▶ [JOBS]:
a) Answer these questions using the thread about the Docker schema error:
(i) Which version are the schemas from?
(ii) What Image ID did the pulled "latest" image have?
(iii) Which tag should the run command use?
b) Locate each line in the records that contains the string "cross", and copy those lines.

▶ [PASSAGE PROVIDED]:
|---|

The schemas I use are from v1.9.5, are you already on that version? It could help to update if not.

I thinks I’m in the same version because I download the latest Docker image from the official Docker Hub repository yesterday. There is any way to know exactly what version im running if do it with a docker container?

the docker image has been updated, so running docker pull storjlabs/storagenode:latest would do it. Make sure your run command also uses the :latest tag.

I have remove the container and the image. Then I pull the tagged “latest” image (Image ID: 18b91207b1ab) using the command you type. After that I run the container and get the same schema error.

oh whoops, I overlooked that it’s actually a different schema. Let’s just keep going then I guess.

|---|

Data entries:

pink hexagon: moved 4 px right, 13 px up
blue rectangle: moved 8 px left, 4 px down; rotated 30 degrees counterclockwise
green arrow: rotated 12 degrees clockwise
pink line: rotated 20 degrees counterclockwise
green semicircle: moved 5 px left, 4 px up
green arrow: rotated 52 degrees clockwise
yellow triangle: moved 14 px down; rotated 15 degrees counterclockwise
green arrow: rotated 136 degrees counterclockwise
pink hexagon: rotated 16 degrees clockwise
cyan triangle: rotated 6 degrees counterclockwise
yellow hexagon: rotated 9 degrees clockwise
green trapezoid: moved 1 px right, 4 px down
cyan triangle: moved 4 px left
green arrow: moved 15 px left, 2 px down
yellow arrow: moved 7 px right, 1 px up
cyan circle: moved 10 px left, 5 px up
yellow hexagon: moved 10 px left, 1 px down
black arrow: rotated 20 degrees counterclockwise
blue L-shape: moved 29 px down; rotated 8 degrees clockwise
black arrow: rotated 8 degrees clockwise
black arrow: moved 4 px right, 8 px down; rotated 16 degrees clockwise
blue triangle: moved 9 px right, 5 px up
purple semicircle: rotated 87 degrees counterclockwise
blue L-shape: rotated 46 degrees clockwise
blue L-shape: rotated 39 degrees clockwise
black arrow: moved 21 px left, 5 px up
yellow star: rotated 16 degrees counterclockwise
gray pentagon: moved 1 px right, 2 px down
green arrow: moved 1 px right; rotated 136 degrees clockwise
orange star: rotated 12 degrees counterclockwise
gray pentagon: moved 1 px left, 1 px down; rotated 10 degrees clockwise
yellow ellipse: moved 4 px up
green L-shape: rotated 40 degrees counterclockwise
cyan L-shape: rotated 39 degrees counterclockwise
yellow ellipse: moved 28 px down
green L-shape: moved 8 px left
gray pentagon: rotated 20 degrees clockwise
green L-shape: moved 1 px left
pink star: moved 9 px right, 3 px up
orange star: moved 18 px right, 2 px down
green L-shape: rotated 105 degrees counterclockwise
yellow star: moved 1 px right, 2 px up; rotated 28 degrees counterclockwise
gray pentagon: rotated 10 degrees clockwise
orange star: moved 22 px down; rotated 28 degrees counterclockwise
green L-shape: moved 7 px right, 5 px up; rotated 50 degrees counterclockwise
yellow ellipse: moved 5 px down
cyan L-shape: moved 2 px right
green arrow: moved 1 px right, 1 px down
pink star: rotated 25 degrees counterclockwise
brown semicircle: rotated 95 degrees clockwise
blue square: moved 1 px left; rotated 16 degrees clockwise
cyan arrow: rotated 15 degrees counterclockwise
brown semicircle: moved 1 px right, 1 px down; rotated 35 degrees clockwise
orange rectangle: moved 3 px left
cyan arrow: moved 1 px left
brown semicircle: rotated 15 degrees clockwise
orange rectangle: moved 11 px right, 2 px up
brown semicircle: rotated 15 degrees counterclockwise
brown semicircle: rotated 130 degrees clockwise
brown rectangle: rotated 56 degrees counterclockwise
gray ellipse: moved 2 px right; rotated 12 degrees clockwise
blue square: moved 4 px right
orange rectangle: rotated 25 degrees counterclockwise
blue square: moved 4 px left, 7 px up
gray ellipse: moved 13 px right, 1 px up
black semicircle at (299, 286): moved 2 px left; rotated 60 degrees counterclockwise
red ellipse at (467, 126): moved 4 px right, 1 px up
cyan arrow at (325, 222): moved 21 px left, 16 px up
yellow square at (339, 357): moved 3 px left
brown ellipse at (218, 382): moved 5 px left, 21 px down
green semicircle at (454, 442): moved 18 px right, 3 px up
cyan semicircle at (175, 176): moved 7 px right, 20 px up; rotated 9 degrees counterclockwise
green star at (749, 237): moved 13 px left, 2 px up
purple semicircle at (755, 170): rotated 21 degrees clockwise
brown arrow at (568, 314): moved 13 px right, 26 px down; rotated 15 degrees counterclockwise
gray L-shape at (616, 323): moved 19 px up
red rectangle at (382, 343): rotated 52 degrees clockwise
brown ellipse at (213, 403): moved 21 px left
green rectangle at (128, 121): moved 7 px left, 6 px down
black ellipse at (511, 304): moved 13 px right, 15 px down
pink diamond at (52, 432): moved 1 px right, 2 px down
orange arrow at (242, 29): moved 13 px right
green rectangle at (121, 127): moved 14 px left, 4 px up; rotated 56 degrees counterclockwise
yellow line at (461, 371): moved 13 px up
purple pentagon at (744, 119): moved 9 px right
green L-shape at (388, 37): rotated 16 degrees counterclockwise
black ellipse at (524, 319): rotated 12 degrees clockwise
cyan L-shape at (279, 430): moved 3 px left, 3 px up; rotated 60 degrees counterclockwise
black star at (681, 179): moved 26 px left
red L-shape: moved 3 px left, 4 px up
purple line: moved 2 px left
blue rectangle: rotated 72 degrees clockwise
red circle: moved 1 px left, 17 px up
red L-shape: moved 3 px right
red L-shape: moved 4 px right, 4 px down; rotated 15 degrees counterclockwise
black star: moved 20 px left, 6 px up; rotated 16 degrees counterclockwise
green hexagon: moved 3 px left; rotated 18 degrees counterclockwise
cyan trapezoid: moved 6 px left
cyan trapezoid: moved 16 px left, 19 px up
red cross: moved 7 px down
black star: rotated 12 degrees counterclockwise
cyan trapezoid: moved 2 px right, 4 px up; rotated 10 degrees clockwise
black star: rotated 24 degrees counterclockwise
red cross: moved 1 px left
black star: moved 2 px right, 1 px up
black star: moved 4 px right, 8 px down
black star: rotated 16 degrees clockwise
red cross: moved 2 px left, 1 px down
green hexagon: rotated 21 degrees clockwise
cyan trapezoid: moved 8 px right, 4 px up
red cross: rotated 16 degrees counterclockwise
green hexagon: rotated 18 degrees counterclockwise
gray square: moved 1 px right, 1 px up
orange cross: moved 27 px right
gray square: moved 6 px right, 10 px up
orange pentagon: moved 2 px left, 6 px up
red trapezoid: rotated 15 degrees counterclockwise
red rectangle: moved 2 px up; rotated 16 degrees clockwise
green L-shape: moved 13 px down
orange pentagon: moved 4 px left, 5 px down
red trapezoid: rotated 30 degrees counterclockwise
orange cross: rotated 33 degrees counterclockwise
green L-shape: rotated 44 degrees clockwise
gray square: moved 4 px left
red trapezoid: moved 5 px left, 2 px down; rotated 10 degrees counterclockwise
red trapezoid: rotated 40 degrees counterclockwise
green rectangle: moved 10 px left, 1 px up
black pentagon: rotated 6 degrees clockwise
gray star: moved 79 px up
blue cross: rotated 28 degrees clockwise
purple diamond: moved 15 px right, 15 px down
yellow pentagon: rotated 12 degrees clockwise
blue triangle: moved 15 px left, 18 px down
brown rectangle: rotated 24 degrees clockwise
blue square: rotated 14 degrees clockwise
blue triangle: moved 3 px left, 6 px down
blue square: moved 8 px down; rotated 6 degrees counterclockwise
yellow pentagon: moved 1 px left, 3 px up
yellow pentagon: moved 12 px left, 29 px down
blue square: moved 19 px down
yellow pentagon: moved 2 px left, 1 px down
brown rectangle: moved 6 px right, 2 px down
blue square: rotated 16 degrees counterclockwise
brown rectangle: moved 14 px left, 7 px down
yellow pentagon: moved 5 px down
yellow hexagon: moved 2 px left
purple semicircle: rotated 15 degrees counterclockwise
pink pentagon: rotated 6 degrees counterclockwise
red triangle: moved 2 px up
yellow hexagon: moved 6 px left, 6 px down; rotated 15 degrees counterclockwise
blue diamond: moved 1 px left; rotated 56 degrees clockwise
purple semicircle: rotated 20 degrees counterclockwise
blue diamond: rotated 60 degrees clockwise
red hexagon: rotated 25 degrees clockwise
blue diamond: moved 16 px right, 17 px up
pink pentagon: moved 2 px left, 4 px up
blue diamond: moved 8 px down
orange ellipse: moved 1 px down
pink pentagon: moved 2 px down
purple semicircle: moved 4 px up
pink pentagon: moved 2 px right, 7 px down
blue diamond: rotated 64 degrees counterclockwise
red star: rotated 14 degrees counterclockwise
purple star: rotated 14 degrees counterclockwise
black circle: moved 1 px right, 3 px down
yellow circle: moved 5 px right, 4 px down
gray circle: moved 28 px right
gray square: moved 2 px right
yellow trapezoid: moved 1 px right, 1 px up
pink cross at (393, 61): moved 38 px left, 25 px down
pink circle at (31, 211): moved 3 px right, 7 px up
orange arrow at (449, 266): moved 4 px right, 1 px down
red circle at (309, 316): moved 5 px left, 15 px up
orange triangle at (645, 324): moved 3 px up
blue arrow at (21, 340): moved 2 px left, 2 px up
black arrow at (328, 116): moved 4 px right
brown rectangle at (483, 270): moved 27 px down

|---|

▶ [EXPECTED RESULTS]:
a)
(i) v1.9.5
(ii) 18b91207b1ab
(iii) :latest

b)
red cross: moved 7 px down
red cross: moved 1 px left
red cross: moved 2 px left, 1 px down
red cross: rotated 16 degrees counterclockwise
orange cross: moved 27 px right
orange cross: rotated 33 degrees counterclockwise
blue cross: rotated 28 degrees clockwise
pink cross at (393, 61): moved 38 px left, 25 px down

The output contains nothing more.